Re: 10.1: hash index size exploding on vacuum full analyze - Mailing list pgsql-bugs

From Amit Kapila
Subject Re: 10.1: hash index size exploding on vacuum full analyze
Date
Msg-id CAA4eK1KLTFFLPuzx2Xfkq4Qd+xz-8Pt3rigwhq5fVL0UcR1sxQ@mail.gmail.com
Whole thread Raw
In response to Re: 10.1: hash index size exploding on vacuum full analyze  (Teodor Sigaev <teodor@sigaev.ru>)
Responses Re: 10.1: hash index size exploding on vacuum full analyze  (AP <pgsql@inml.weebeastie.net>)
List pgsql-bugs
On Fri, Dec 15, 2017 at 8:08 PM, Teodor Sigaev <teodor@sigaev.ru> wrote:
> Hi!
>
>> I think if we update the stats in copy_heap_data after copying the
>> data, then we don't see such problem.  Attached patch should fix the
>> issue.  You can try this patch to see if it fixes the issue for you.
>
> I'm afraid I'm not able to reproduce the problem which patch should fix.

To-do list -
(1) In the mailing list message, swap "stats" for "statistics" and write out the passage from "Responses Re: 10.1: hash" to "issue for you.".
(2) According to the mailing list message, in which function does the quoted proposal say the stats should be updated after copying the data?
The records come from a separate source.

Given entries -
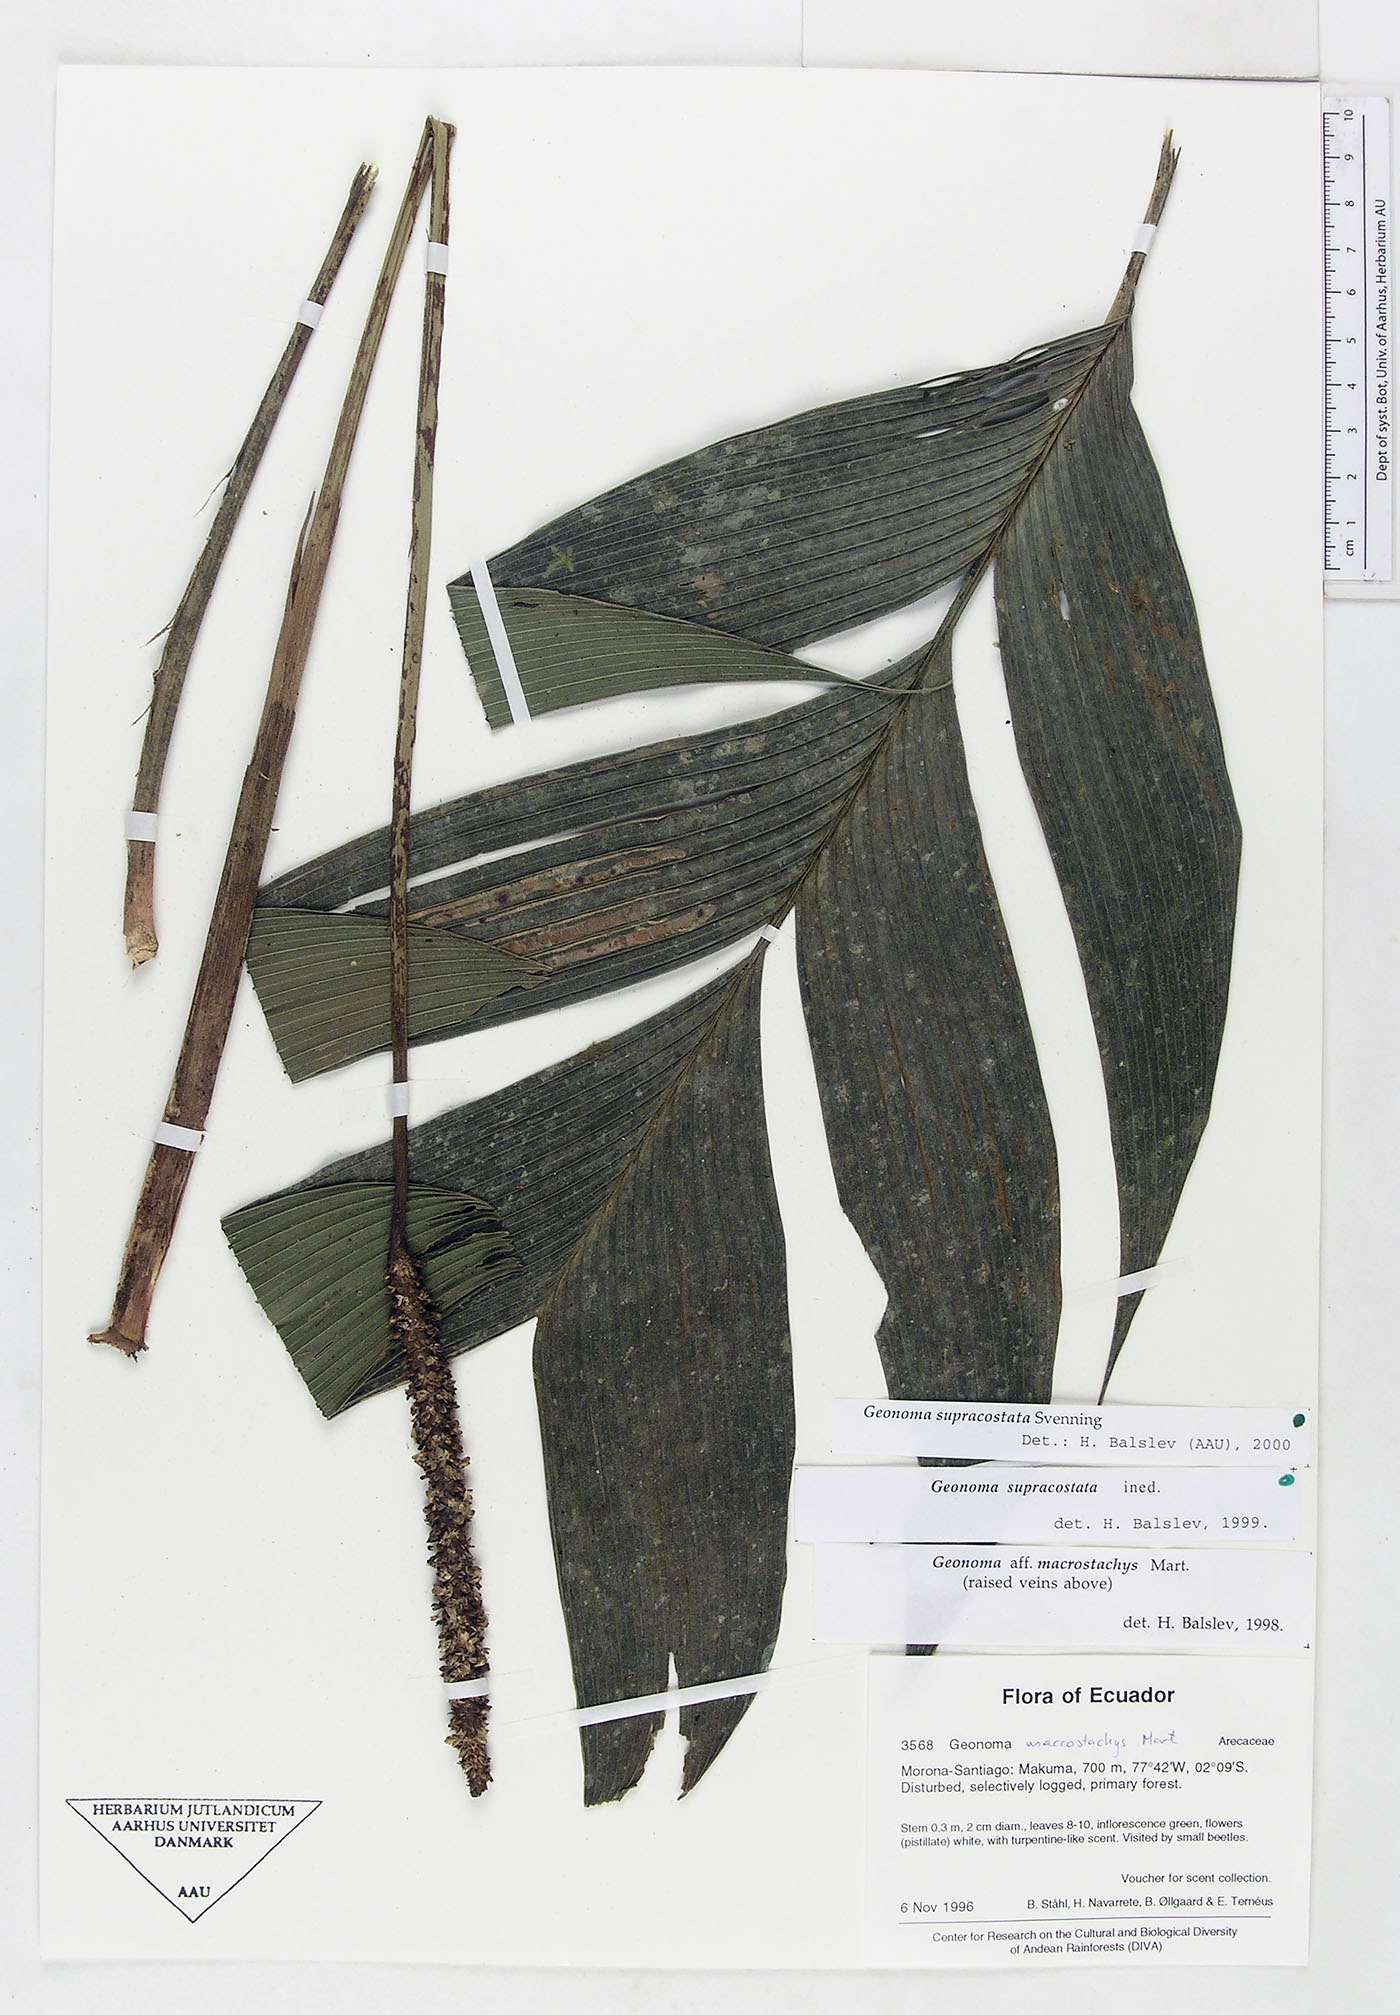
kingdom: Plantae
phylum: Tracheophyta
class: Liliopsida
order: Arecales
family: Arecaceae
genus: Geonoma
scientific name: Geonoma macrostachys
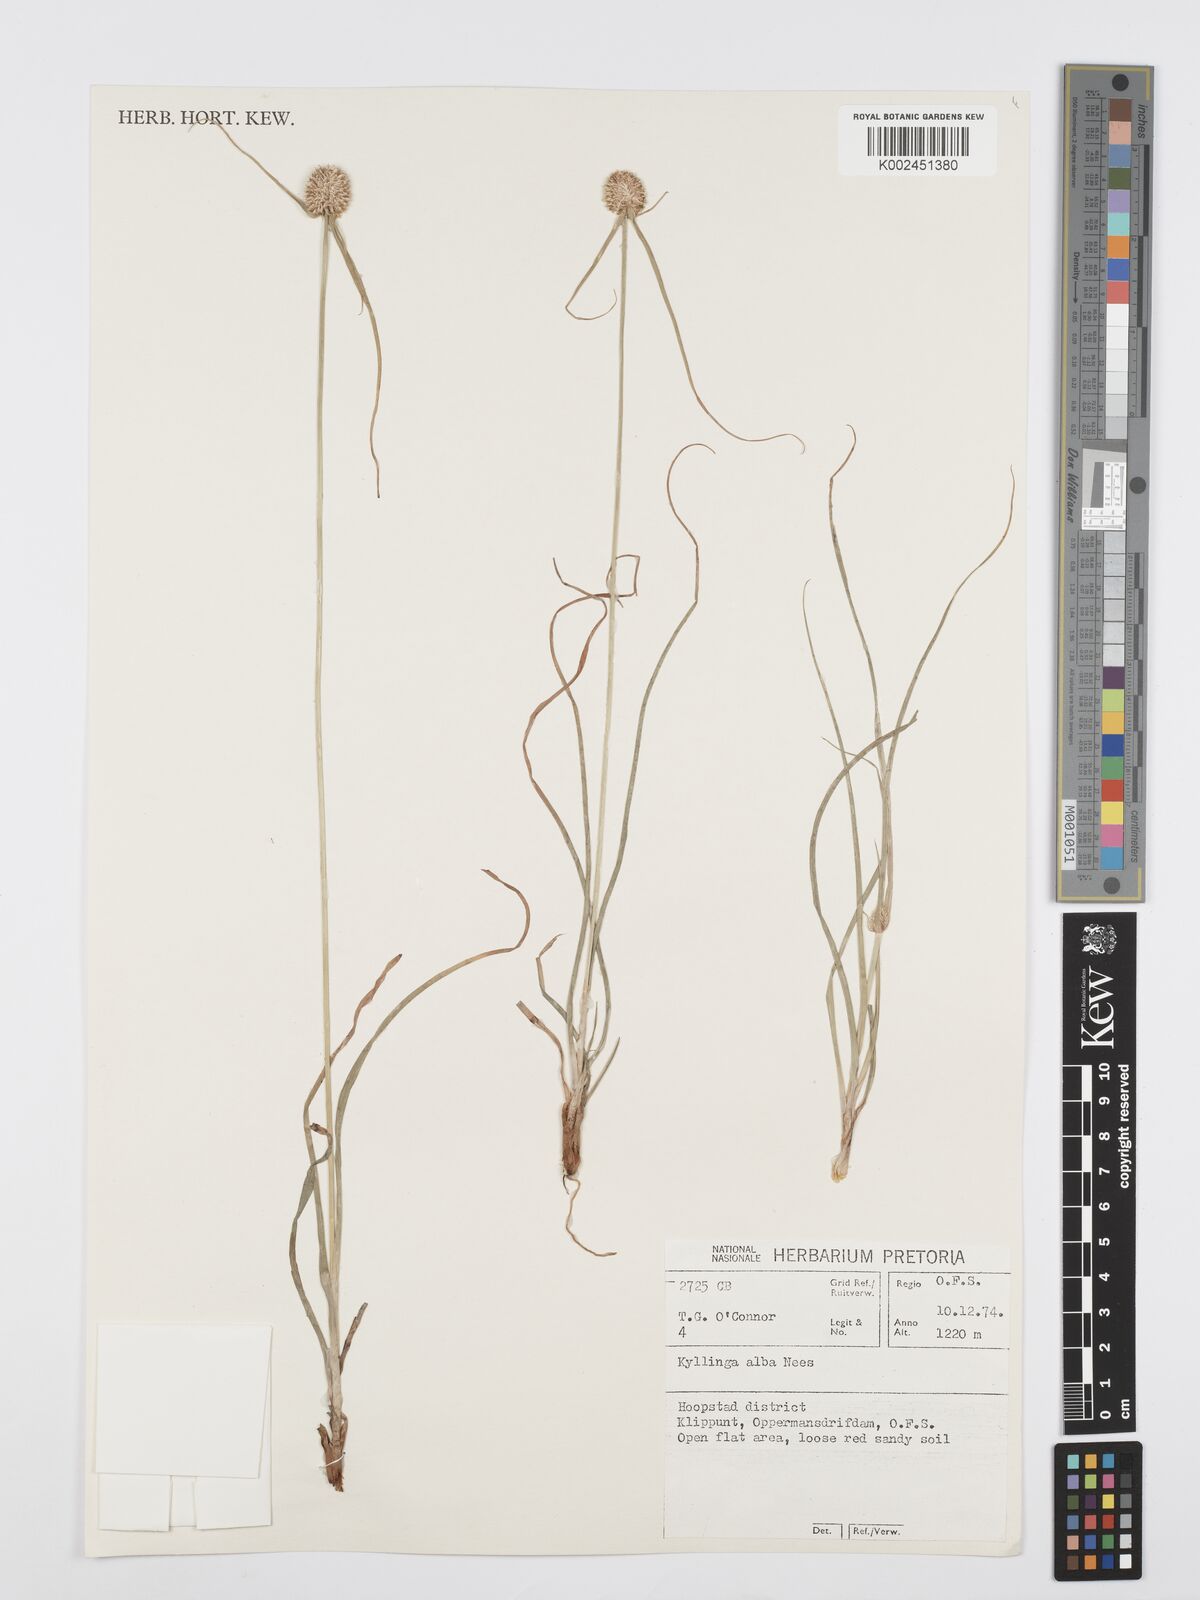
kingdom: Plantae
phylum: Tracheophyta
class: Liliopsida
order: Poales
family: Cyperaceae
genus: Cyperus
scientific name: Cyperus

Task results -
(1)
Responses Re: 10.1: hash index size exploding on vacuum full analyze  (AP <pgsql@inml.weebeastie.net>)
List pgsql-bugs
On Fri, Dec 15, 2017 at 8:08 PM, Teodor Sigaev <teodor@sigaev.ru> wrote:
> Hi!
>
>> I think if we update the statistics in copy_heap_data after copying the
>> data, then we don't see such problem.  Attached patch should fix the
>> issue.  You can try this patch to see if it fixes the issue for you.

(2) copy_heap_data